Europe ou États-Unis ?
Danielle Charbonneau est coordonnatrice de la section jouets et jeux à Option consommateurs. Selon cette spécialiste, les éditeurs québécois — « reconnus pour leur créativité » — n’ont d’autre choix que de viser l’étranger s’ils veulent survivre.
Plusieurs optent pour l’Europe plutôt que pour notre voisin du Sud. « Ce n’est pas facile aux États-Unis. Les jeux doivent être simples, les explications courtes et avoir un contenu prétendument éducatif », explique Danielle Charbonneau.
L’éditeur FoxMind s’intéresse justement aux marchés américain et canadien. Fondateur et président de cette entreprise israélo-canadienne qui s’est établie au Québec en 2003, David Capon admet que les défis sont importants : « Pour y arriver, nos jeux sont publiés minimalement en anglais et en français. Il nous arrive même de les publier en espagnol pour rejoindre encore plus de joueurs aux États-Unis. »
Au cours des dernières années, la concurrence des livres électroniques a poussé les librairies à diversifier leur offre de produits. « Elles ont presque toutes une section destinée aux jeux », souligne David Capon. Il cite en exemple le géant canadien Indigo — propriétaire des librairies Chapters et Coles — et, au Québec, des librairies Renaud-Bray, Archambault et Raffin.
Les portes des géants nord-américains de la distribution — Wal-Mart, Target, Costco et Toys “R” Us — restent généralement fermées aux éditeurs de petite taille. Là réside leur principal défi, selon David Capon. « C’est le paradoxe de l’œuf et la poule : il faut que le jeu soit un succès pour se retrouver là où il pourrait se vendre le plus. »
Manque de structure
L’industrie québécoise manque encore de structure. Par exemple, aucune association ne représente la dizaine d’éditeurs québécois établis et il est quasi impossible d’obtenir des données et des statistiques sur l’industrie. « Pour le moment, chaque éditeur est habitué à fonctionner tout seul », constate Catherine Goldschmidt, une consultante en jeux qui est à l’origine de plusieurs initiatives visant à promouvoir le jeu de société.

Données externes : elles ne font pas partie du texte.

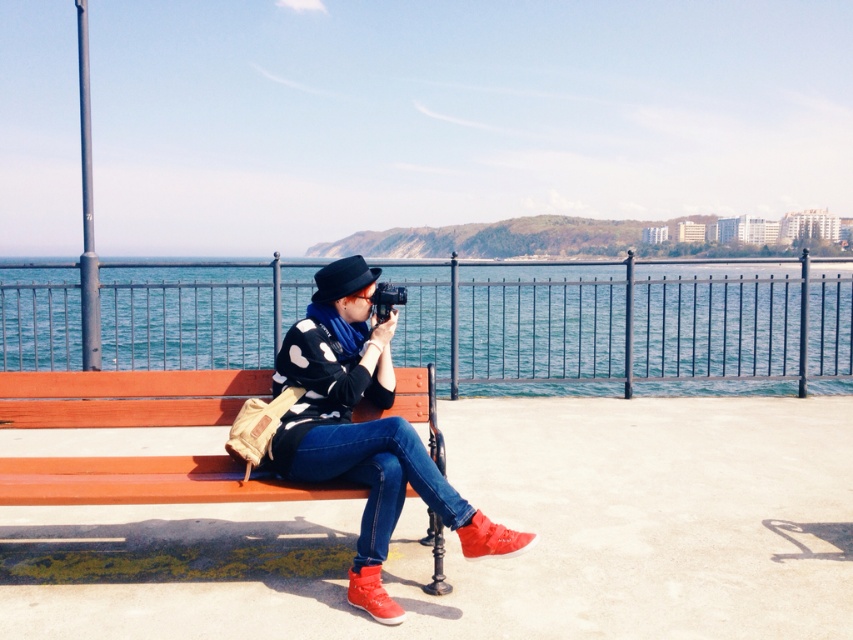
Question: Does blue water at center appear on the left side of wooden bench at center?

Choices:
 (A) yes
 (B) no

Answer: (B)

Question: Does blue water at center appear on the left side of polka dot sweater at center?

Choices:
 (A) no
 (B) yes

Answer: (B)

Question: Which of the following is the farthest from the observer?

Choices:
 (A) (200, 307)
 (B) (91, 400)

Answer: (A)

Question: Can you confirm if blue water at center is positioned below wooden bench at center?

Choices:
 (A) yes
 (B) no

Answer: (B)

Question: Based on their relative distances, which object is farther from the wooden bench at center?

Choices:
 (A) polka dot sweater at center
 (B) blue water at center

Answer: (B)

Question: Which object is positioned farthest from the polka dot sweater at center?

Choices:
 (A) blue water at center
 (B) wooden bench at center

Answer: (A)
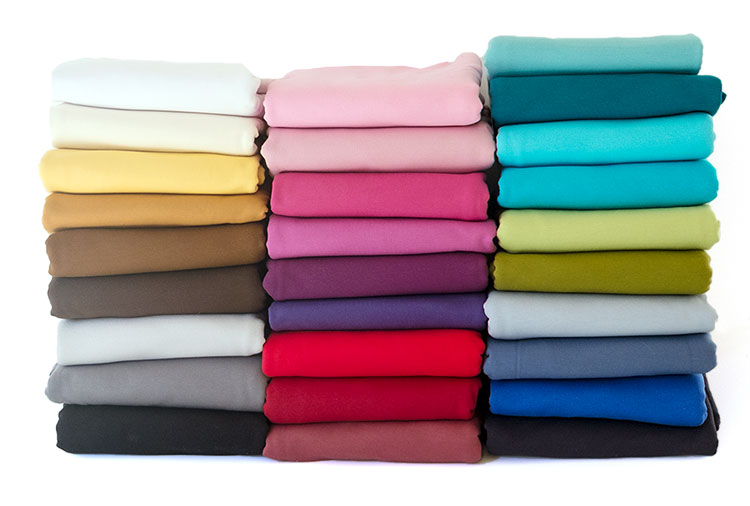
In order to click on pink fabric in this screenshot , I will do (x=382, y=105), (x=385, y=150), (x=397, y=193), (x=386, y=244).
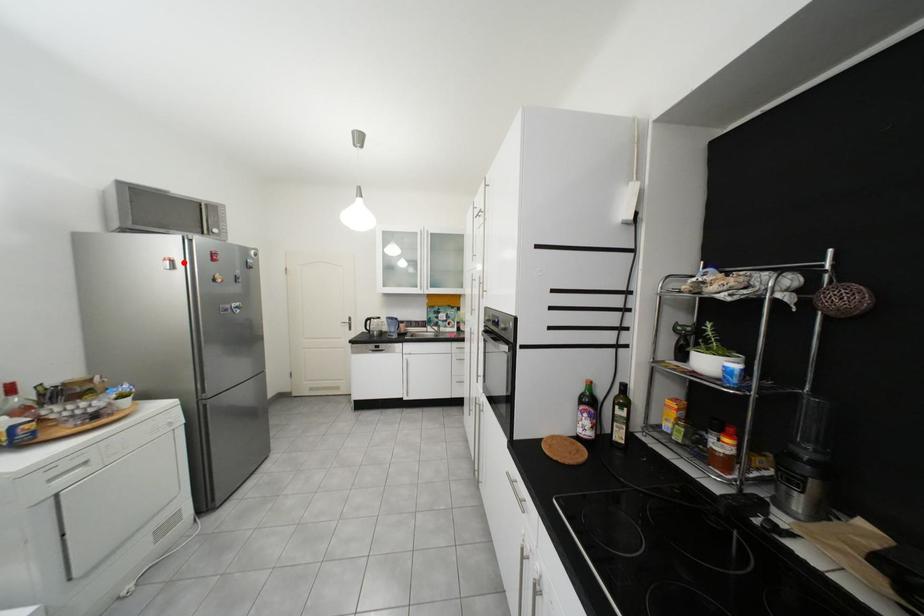
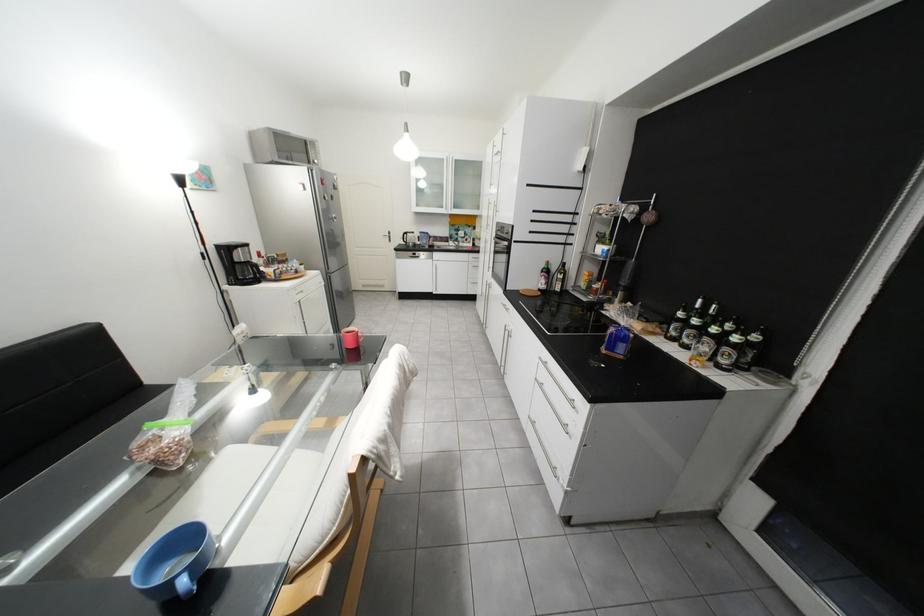
Find the pixel in the second image that matches the highlighted location in the first image.

(315, 185)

Elle a créé en 2009 les prix Trois Lys qui récompensent les meilleurs jeux de l’année destinés aux enfants, au grand public et aux passionnés. Ils se veulent les humbles équivalents québécois du Spiel des Jahres (Allemagne) et l’As d’Or (France), les deux prix les plus prestigieux du secteur.
« La remise des Trois Lys est le seul moment de l’année où on peut voir l’ensemble des éditeurs de jeux réunis au même endroit », dit-elle.
Catherine Goldschmidt, qui coordonne également l’espace Juste pour jouer du festival Juste pour rire, estime que le manque de cohésion des éditeurs freine le développement de la jeune industrie. « Cette façon de faire leur nuit énormément. S’ils se tenaient tous la main, ils comprendraient l’avantage qu’ils en tireraient. Il m’arrive de leur dire : “Si vous voulez grandir, il faut avoir une perspective marketing pour l’ensemble de l’industrie.” »
Selon elle, l’industrie québécoise devrait s’inspirer de ce qui se fait à l’étranger. Elle pourrait, par exemple, mettre sur pied un salon mondial du jeu. Catherine Goldschmidt cite l’exemple des Allemands — champions toutes catégories des jeux de société — qui accueillent chaque année deux événements d’envergure: le Salon international du jouet de Nuremberg et l’Internationale Spieltage d’Essen. « C’est un peu ce que nous souhaitons faire cette année avec l’expérience de Juste pour jouer », dit-elle.
D’autres initiatives pourraient être envisagées pour mousser l’intérêt des joueurs. « En France, il est de mise d’inscrire le nom de l’auteur sur la boîte, un peu comme en littérature. Du coup, si un auteur de jeux de société est bon, les gens vont attendre le prochain », dit-elle. Ainsi, en Europe, les joueurs attendent avec impatience le prochain jeu de Bruno Cathala, Reiner Knizia ou Richard Garfield, comme les lecteurs attendent le prochain roman de Dan Brown ou de Stephen King.